Brian and Burton (as if it were fated, BG and BG) have similar feelings about improvisation and playing with others.
“I like working with individuals who have distinct voices,” Brian says, “and are creative in applying the wonderful musical techniques on their instruments that they’ve developed over the years. There are outstanding instrumentalists who are just awesome, but to me, don’t have a soul or don’t convey a story in their music. I want to work with the storytellers. I hear a lot of new music here in New York and I don’t hear the connection between the musicians. Everyone has incredible technique, but I don’t hear the connection to the other musicians within the moment. I know that they’re listening, but what are they listening for and to? It’s the richness of playing with musicians who know how to connect with each other and know how to use their technique. It’s not surprising to me that the best musicians are seemingly always composers in their own right.”
Composer Greene keeps his ears open. “As far as total improv or spontaneous compositions from the get go are concerned, you should know your instrument thoroughly so it can tell you what to do. You should come to this sacred experience open, as if you are the instrument, and your instrument is composing you. The important thing here is listening at all times to what you're playing, and especially if you're playing with others!”
As a “free” session, almost everything recorded was a spontaneous creation. Groder explains, “We would discuss the possible form, order of instruments entering and exiting, moods, dynamics and tempos … but there weren't any melodies/lines, chord or specific structures we were reading down.”
There’s only one tune on Groder & Greene that has existed before: Burton Greene’s “Hey Pithy, Can You Thropt the Erectus?”

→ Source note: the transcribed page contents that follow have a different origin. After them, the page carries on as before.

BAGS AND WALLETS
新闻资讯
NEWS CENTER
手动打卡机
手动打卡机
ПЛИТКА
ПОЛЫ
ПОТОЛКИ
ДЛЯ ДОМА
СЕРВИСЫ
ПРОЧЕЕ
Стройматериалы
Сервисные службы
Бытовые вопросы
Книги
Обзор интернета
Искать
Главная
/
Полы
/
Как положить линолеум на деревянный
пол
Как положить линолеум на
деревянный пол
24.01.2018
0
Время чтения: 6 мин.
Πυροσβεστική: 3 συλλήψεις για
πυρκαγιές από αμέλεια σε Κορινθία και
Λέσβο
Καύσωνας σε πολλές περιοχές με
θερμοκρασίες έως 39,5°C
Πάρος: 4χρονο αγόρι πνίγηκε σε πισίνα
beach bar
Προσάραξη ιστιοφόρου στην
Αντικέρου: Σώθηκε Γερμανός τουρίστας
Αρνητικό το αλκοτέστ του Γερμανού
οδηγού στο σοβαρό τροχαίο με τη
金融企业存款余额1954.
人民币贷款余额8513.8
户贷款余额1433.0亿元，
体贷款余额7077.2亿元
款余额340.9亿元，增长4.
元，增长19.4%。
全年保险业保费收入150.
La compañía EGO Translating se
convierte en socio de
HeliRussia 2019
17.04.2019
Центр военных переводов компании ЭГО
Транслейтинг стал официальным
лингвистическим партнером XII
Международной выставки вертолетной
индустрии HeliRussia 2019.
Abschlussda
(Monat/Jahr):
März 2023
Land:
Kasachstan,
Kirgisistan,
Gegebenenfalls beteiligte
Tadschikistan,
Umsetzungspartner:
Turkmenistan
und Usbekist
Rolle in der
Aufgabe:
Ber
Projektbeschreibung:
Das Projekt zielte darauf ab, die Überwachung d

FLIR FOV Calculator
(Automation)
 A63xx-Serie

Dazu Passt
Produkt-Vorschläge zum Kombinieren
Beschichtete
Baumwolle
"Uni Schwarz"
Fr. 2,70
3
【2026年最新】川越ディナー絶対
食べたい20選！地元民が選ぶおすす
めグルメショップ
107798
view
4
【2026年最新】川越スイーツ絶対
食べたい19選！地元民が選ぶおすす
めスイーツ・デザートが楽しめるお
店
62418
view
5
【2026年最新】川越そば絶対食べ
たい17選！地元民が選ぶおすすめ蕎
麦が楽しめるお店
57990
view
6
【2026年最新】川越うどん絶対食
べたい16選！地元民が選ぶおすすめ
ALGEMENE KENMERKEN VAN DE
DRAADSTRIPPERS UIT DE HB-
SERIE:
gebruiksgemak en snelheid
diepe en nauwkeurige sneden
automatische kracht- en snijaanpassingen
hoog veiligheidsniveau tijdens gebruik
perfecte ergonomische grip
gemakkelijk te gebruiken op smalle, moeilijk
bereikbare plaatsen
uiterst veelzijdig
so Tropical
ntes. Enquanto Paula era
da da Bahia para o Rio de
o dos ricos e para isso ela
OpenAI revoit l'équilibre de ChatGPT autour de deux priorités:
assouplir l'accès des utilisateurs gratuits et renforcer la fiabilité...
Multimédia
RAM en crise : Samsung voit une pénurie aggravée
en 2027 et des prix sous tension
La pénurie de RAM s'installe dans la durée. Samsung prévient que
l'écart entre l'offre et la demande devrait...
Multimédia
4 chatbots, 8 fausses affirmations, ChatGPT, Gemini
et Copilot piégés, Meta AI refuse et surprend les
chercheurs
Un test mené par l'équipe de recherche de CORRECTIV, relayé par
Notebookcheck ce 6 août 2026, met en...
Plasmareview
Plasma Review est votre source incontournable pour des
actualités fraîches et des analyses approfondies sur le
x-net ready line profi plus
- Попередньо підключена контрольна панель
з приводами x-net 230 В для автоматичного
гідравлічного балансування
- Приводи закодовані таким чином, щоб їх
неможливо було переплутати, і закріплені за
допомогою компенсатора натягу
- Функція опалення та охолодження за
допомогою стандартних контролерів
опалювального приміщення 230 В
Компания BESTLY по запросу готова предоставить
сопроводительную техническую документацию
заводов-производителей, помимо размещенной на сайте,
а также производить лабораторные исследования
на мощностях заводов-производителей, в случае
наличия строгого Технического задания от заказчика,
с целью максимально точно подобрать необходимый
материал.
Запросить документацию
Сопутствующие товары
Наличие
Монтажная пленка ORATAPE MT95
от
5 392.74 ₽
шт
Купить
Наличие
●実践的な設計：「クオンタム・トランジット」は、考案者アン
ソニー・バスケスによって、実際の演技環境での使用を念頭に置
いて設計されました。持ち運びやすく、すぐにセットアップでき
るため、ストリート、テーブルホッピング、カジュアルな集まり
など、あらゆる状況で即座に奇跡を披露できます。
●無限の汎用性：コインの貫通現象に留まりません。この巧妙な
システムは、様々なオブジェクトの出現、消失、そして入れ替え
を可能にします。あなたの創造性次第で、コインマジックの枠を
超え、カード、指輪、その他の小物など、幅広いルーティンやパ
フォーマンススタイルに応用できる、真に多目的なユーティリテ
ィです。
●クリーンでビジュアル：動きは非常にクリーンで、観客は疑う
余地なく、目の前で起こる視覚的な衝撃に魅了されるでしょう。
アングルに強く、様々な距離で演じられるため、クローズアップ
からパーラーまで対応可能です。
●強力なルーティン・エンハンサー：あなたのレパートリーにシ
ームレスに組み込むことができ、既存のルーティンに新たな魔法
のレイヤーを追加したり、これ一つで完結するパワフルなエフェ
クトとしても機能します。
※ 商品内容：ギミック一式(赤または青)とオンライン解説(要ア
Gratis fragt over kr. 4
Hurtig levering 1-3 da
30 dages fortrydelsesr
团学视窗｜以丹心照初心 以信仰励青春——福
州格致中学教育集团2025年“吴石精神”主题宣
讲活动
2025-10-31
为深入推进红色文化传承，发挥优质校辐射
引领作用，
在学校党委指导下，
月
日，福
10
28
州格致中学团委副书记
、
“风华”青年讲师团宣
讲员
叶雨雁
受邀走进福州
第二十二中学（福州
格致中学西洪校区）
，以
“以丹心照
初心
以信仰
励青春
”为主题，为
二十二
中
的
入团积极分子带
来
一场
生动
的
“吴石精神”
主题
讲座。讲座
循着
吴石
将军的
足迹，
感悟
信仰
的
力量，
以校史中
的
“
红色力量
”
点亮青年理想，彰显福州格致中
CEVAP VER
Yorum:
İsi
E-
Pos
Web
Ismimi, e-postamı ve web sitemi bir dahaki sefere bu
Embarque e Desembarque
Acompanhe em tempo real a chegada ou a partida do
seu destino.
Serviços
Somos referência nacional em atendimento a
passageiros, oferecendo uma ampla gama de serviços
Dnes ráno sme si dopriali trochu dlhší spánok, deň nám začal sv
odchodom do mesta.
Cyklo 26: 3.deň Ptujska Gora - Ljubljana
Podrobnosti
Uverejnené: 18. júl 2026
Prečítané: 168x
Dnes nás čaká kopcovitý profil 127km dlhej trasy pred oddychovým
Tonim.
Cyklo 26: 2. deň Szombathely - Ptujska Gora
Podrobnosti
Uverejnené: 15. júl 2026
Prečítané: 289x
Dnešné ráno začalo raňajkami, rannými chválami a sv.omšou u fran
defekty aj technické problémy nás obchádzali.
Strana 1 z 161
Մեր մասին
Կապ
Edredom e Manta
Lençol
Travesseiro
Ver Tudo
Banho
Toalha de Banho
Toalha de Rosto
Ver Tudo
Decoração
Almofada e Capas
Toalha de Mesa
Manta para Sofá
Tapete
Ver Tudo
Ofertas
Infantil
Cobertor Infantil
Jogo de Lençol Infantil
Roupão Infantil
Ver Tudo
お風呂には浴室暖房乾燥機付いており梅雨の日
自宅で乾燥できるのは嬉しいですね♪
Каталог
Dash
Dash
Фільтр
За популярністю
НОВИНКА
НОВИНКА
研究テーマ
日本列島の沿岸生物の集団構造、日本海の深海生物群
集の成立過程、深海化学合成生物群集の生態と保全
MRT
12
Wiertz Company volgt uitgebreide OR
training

“I did it originally for a CIMP piano trio recording date (Throptics, 1998) with the late, great bass player Wilber Morris, and Lou Grassi on drums. It's actually a ‘tongue in cheek’ tribute to the music of Charles Mingus, and especially his ‘Pithecanthropus Erectus’ (a ten-minute tone poem recorded in 1956), a Mingus milestone in which he broke with trad bebop and prefigured free jazz. In ‘Hey Pithy,’ there's free pitch notation with repetition of specified rhythmic or pulsating patterns to build the raw energy of the piece.”
Like Brian Groder, Burton Greene, Adam Lane, Rob Brown and Ray Sage, the best way to experience this project is to simply listen.